Applied Computational Intelligence Laboratory, Department of Electrical and Computer Engineering, Missouri University of Science and Technology, Rolla, MO 65409-0249, USA.
Artif Intell Med. 2010 Feb-Mar;48(2-3):91-8. doi: 10.1016/j.artmed.2009.06.001. Epub 2009 Dec 4.
The importance of gene expression data in cancer diagnosis and treatment has become widely known by cancer researchers in recent years. However, one of the major challenges in the computational analysis of such data is the curse of dimensionality because of the overwhelming number of variables measured (genes) versus the small number of samples. Here, we use a two-step method to reduce the dimension of gene expression data and aim to address the problem of high dimensionality.
First, we extract a subset of genes based on statistical characteristics of their corresponding gene expression levels. Then, for further dimensionality reduction, we apply diffusion maps, which interpret the eigenfunctions of Markov matrices as a system of coordinates on the original data set, in order to obtain efficient representation of data geometric descriptions. Finally, a neural network clustering theory, fuzzy ART, is applied to the resulting data to generate clusters of cancer samples.

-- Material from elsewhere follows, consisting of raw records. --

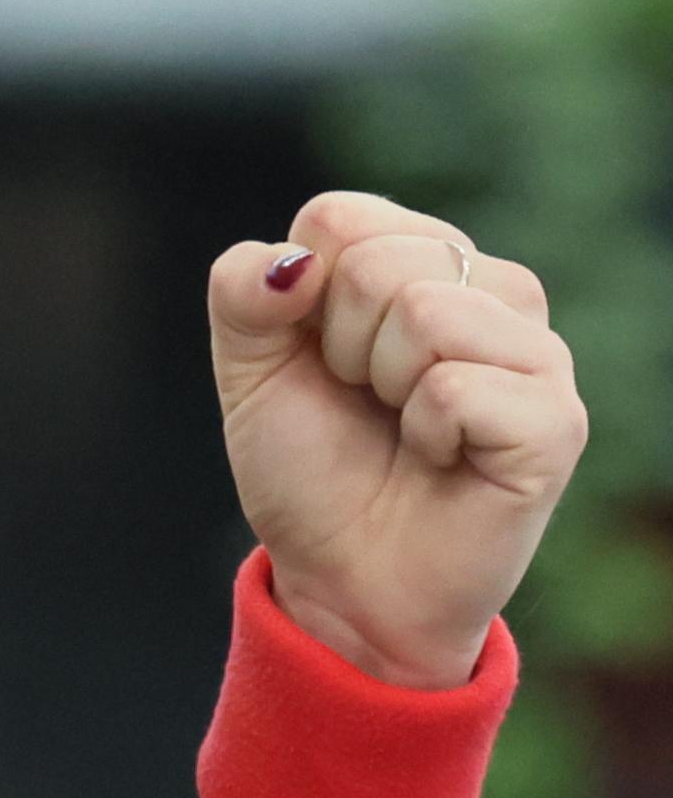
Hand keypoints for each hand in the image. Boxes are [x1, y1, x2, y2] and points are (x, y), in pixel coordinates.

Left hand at [208, 193, 587, 687]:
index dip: (302, 298)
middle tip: (367, 402)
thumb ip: (242, 288)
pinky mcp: (554, 420)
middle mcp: (491, 289)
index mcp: (423, 258)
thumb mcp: (248, 366)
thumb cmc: (310, 467)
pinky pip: (457, 385)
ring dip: (383, 386)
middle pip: (378, 261)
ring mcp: (534, 352)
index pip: (340, 216)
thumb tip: (297, 260)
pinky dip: (425, 432)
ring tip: (407, 428)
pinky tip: (443, 460)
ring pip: (424, 311)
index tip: (321, 359)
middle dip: (339, 346)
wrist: (342, 580)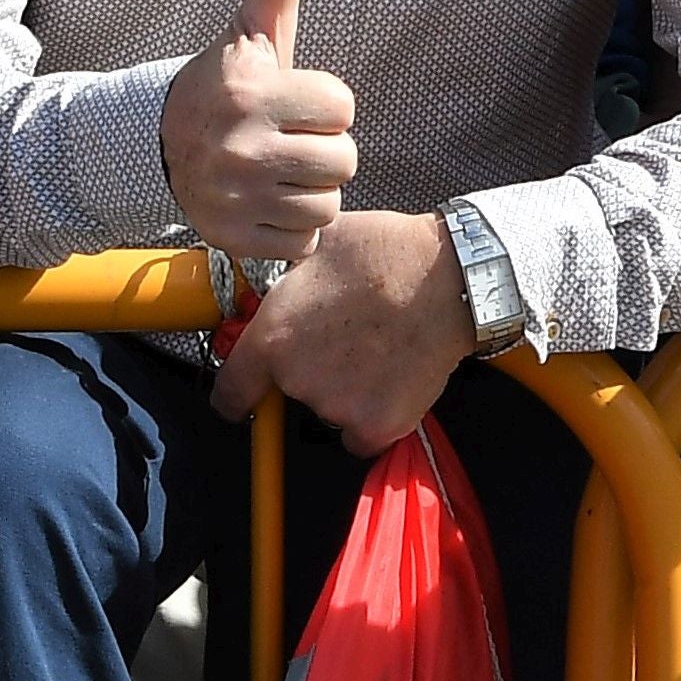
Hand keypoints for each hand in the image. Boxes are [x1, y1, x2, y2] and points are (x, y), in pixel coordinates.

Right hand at [161, 0, 358, 257]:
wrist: (153, 145)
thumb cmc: (223, 83)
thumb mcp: (252, 29)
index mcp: (252, 90)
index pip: (342, 105)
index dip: (326, 103)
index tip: (295, 101)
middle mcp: (242, 145)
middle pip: (343, 160)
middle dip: (325, 150)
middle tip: (290, 140)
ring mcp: (234, 195)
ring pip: (327, 204)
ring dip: (311, 191)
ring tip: (280, 171)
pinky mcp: (230, 238)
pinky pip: (303, 241)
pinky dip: (293, 227)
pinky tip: (268, 202)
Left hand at [209, 207, 468, 452]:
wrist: (448, 279)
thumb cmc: (384, 252)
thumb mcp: (315, 247)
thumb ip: (280, 280)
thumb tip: (263, 285)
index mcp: (273, 338)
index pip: (231, 392)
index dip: (235, 394)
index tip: (242, 397)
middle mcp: (298, 380)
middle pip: (290, 392)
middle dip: (308, 370)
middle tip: (341, 337)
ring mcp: (339, 408)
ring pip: (329, 410)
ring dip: (343, 389)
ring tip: (375, 347)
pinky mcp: (378, 426)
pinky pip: (362, 434)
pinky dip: (373, 414)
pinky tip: (391, 376)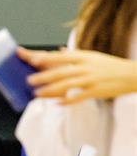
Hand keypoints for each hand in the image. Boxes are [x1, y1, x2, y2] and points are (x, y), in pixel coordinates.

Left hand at [17, 47, 136, 104]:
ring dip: (50, 89)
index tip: (32, 59)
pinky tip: (57, 104)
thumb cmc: (109, 66)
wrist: (132, 74)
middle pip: (61, 70)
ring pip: (67, 84)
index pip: (60, 56)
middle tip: (29, 80)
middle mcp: (85, 66)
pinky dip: (68, 100)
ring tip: (37, 93)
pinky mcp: (96, 90)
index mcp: (83, 56)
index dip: (45, 58)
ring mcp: (91, 78)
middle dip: (44, 76)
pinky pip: (79, 96)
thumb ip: (73, 56)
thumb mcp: (92, 57)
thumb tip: (59, 51)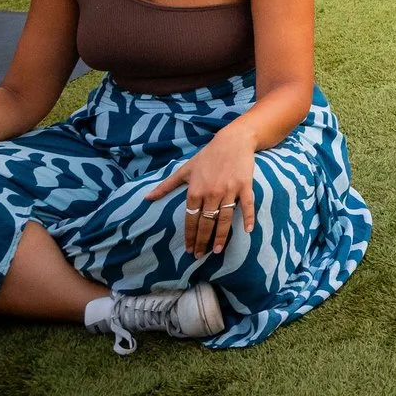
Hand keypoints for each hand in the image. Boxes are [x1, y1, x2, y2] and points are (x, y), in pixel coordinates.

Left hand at [148, 132, 256, 254]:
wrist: (233, 140)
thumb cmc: (208, 155)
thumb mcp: (185, 170)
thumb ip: (166, 186)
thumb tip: (147, 198)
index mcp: (195, 191)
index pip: (190, 219)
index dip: (190, 235)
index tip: (189, 249)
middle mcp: (210, 193)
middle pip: (205, 222)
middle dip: (202, 241)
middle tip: (200, 256)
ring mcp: (228, 190)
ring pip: (224, 218)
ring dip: (220, 236)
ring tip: (216, 250)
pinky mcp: (244, 186)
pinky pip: (246, 205)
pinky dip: (247, 218)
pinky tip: (247, 231)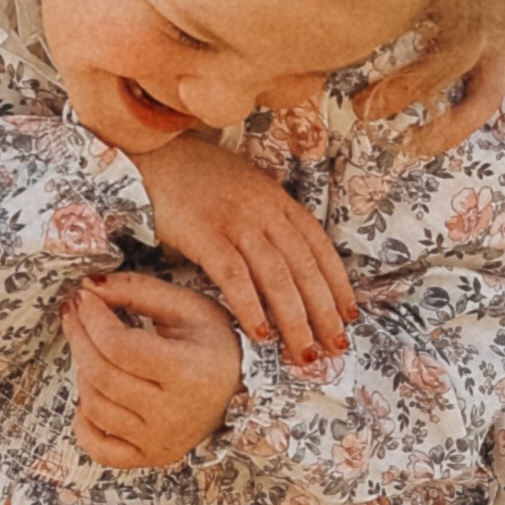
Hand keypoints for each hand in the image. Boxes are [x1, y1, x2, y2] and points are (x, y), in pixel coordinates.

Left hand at [65, 271, 242, 470]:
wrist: (245, 388)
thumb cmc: (216, 345)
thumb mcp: (188, 307)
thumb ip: (138, 291)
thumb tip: (90, 287)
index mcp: (190, 371)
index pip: (119, 346)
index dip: (92, 318)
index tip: (84, 298)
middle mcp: (174, 413)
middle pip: (100, 375)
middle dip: (79, 338)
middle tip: (74, 314)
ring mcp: (160, 440)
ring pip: (94, 407)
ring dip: (83, 373)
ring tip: (93, 351)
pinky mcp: (150, 457)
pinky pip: (98, 448)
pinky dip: (83, 423)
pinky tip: (93, 396)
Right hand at [132, 132, 354, 365]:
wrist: (153, 152)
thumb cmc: (197, 177)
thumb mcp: (246, 191)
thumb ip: (268, 222)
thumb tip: (287, 265)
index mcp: (278, 201)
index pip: (320, 247)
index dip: (338, 284)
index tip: (350, 316)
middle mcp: (265, 211)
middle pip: (304, 268)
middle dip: (324, 311)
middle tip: (336, 347)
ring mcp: (236, 221)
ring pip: (277, 277)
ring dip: (295, 319)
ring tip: (306, 352)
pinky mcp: (203, 233)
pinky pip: (234, 276)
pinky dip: (250, 306)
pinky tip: (260, 335)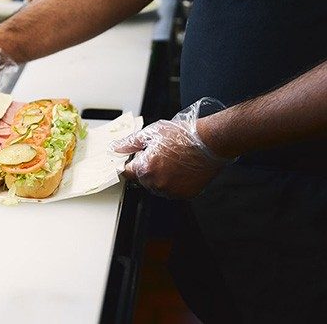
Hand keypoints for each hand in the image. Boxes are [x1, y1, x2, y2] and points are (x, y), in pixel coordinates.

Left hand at [111, 98, 236, 198]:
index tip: (137, 157)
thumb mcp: (152, 133)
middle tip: (160, 153)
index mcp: (146, 169)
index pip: (127, 171)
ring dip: (160, 176)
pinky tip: (181, 168)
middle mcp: (157, 183)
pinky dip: (174, 181)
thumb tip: (115, 148)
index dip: (131, 162)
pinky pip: (173, 190)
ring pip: (157, 186)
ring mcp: (172, 190)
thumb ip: (130, 143)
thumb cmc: (183, 135)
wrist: (211, 141)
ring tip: (172, 160)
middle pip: (142, 179)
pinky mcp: (185, 194)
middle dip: (147, 167)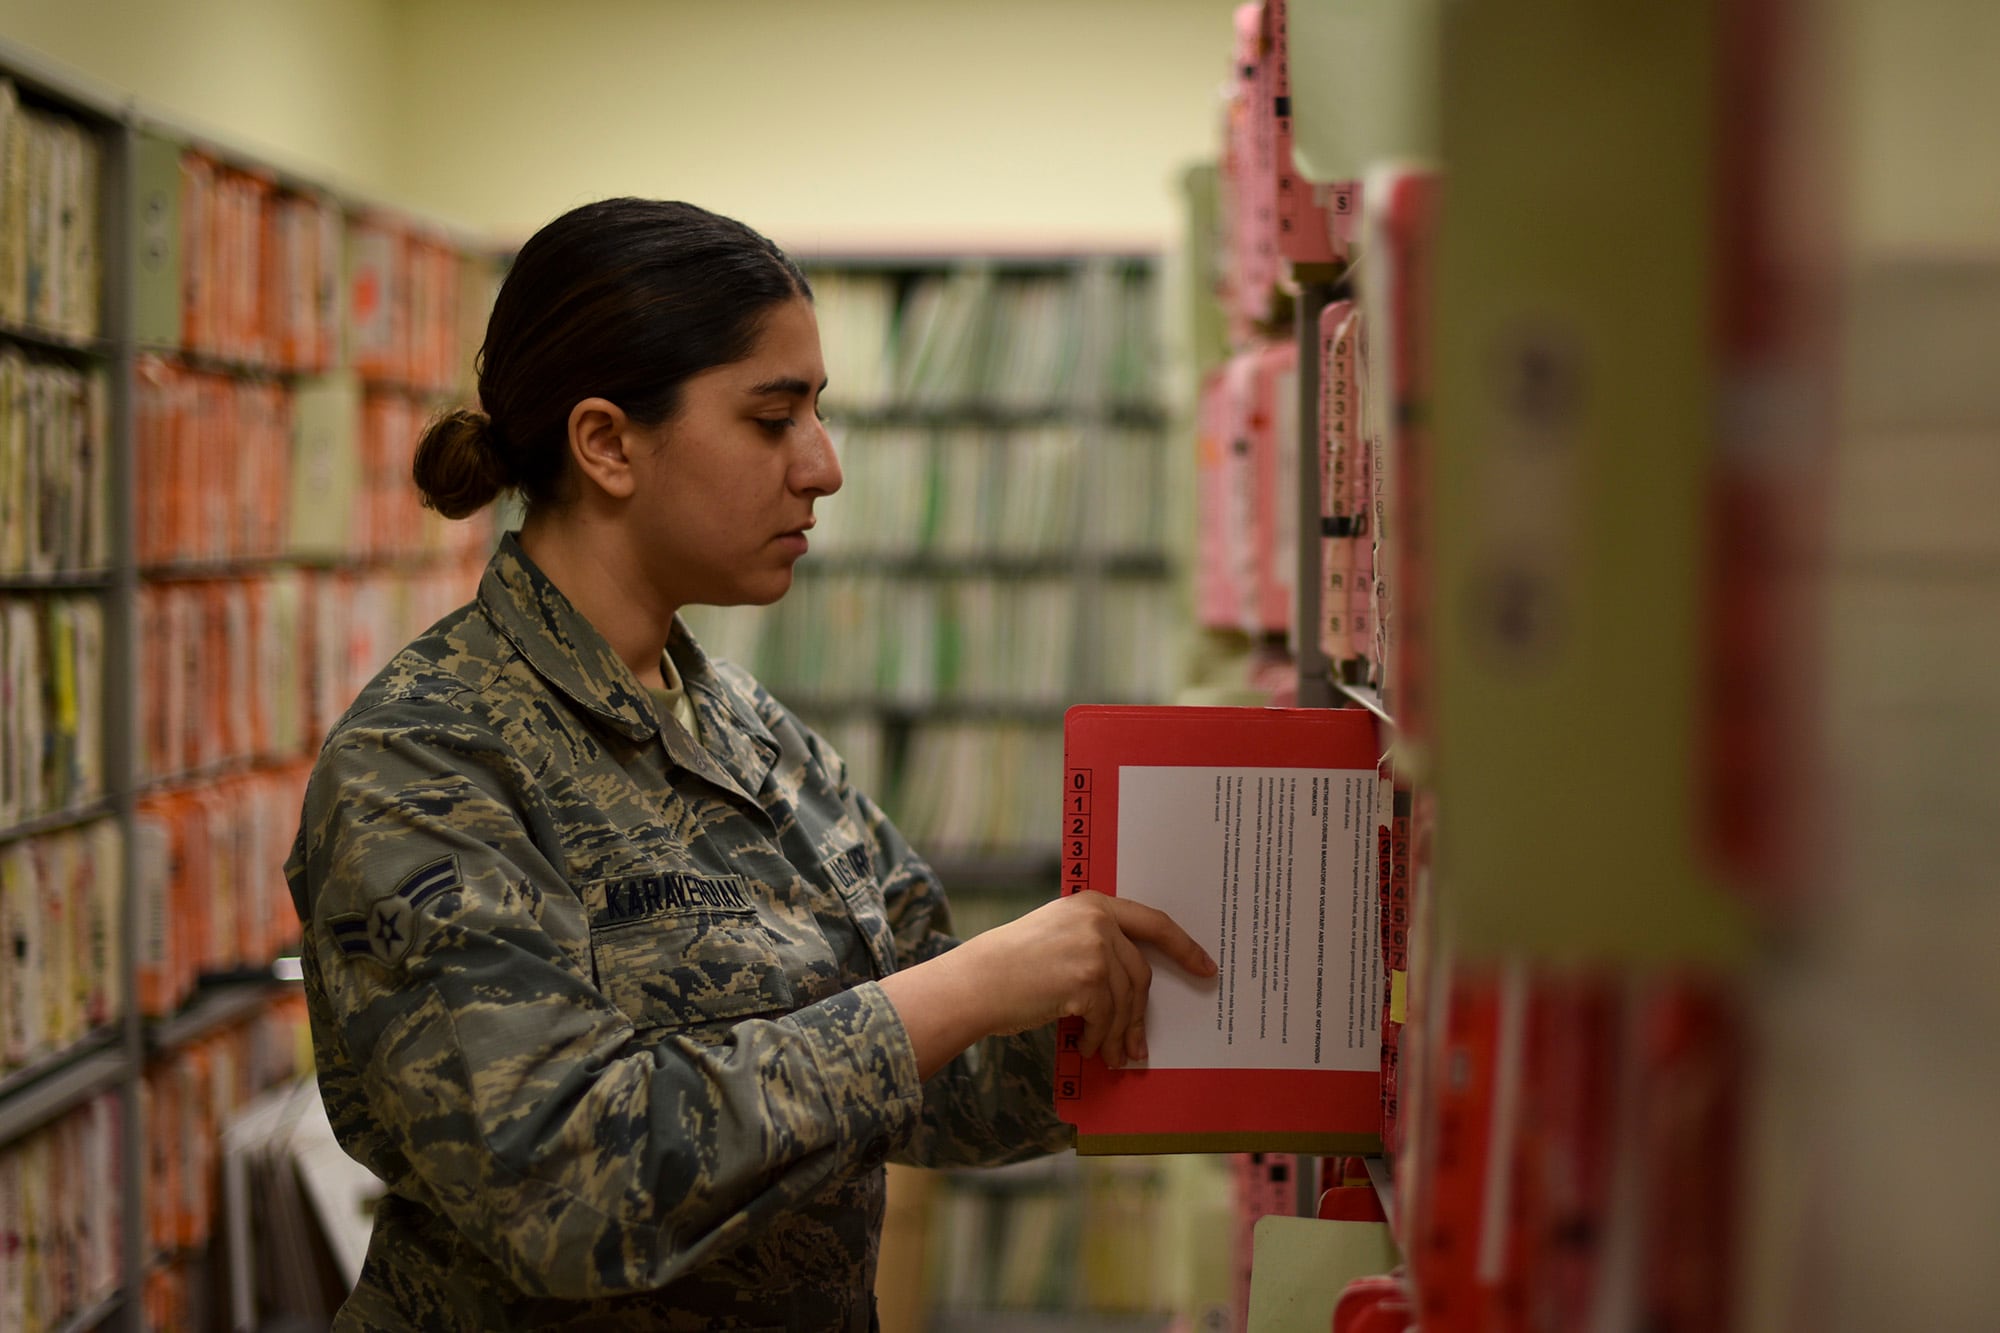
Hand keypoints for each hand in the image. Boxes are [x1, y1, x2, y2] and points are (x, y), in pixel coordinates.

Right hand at [880, 891, 1215, 1077]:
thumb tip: (1132, 985)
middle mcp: (1097, 921)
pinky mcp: (1086, 979)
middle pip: (1140, 973)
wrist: (976, 981)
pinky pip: (1107, 1018)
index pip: (1153, 922)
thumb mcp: (1057, 935)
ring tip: (1114, 1056)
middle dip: (1141, 1014)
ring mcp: (1094, 948)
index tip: (1206, 968)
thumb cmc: (1010, 965)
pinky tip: (1089, 1048)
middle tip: (1140, 1045)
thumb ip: (1095, 942)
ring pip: (1125, 1001)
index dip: (1184, 947)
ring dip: (1120, 1034)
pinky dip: (1100, 1039)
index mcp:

Experimental results on the small round blue-cell tumor data set, compared with other widely used clustering algorithms, such as the hierarchical clustering algorithm and K-means, show that our proposed method can effectively identify different cancer types and generate high-quality cancer sample clusters.
The proposed feature selection methods and diffusion maps can achieve useful information from the multidimensional gene expression data and prove effective at addressing the problem of high dimensionality inherent in gene expression data analysis.
近年来,癌症研究人员已经广泛认识到基因表达数据在癌症诊断和治疗中的重要性。然而,此类数据的计算分析面临的主要挑战之一是维度灾难,因为所测量的变量(基因)数量极大,而样本数量却很少。在这里,我们使用两步法来降低基因表达数据的维度,并旨在解决高维问题。
首先,我们根据基因表达水平的统计特征提取基因子集。然后,为了进一步降维,我们应用扩散映射,将马尔可夫矩阵的本征函数解释为原始数据集上的坐标系,以便对数据的几何描述进行有效的表示。最后,应用神经网络聚类理论——模糊 ART 对得到的数据进行聚类,以生成癌症样本的聚类。
与其他广泛使用的聚类算法(如层次聚类算法和 K-means)相比,在小圆形蓝色细胞瘤数据集上的实验结果表明,我们提出的方法可以有效地识别不同的癌症类型,并生成高质量的癌症样本聚类。
所提出的特征选择方法和扩散映射可以从多维基因表达数据中获取有用信息,并有效地解决基因表达数据分析中固有的高维问题。